Holidays! Chestnuts roasting on a open fire…well, how about in the oven instead. My Father made Roasted Chestnuts every year. During culinary school, I was lucky enough to get a chestnut knife making it much easier and safer to score them.
The recipe is very simple. Score each chestnut with a chestnut or a curved paring knife. Place the cut side up and roast in a 400 degree oven for 20-25 minutes depending on their size. Remove from the oven. Hold each chestnut with a clean towel, one at a time, and peel removing the shell and skin.
- 1 pound Chestnuts
- Step 1 Preheat your oven to 400 degrees Fahrenheit.

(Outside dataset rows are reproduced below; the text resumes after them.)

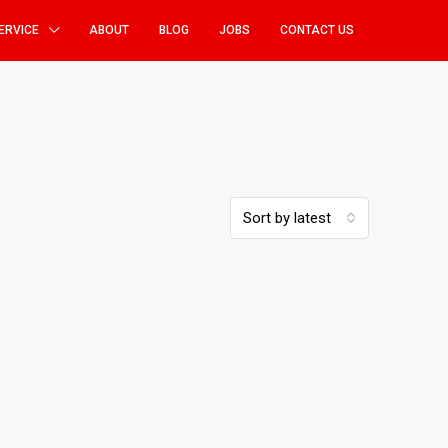
ERVICE
ABOUT
BLOG
JOBS
CONTACT US
Sort by latest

- Step 2 Using a sharp chestnut knife (or paring knife), score each chestnut by making an X, a cross (+), or a long slit on one side of the nut.
- Step 3 Place chestnuts in a single layer on a baking dish.

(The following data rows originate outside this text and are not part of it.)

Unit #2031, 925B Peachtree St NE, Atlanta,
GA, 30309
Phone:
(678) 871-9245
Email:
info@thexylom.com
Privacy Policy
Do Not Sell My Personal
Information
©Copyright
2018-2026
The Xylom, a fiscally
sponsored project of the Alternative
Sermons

- Step 4 Bake until flesh is tender and golden, about 20-25 minutes depending on their size.
- Step 5 Remove from oven.
- Step 6 Working quickly, place 1 chestnut in a clean kitchen towel. Hold the chestnut and peel the shell and inner skin. Repeat until all chestnuts have been peeled.
- Step 7 Serve immediately or use in another dish.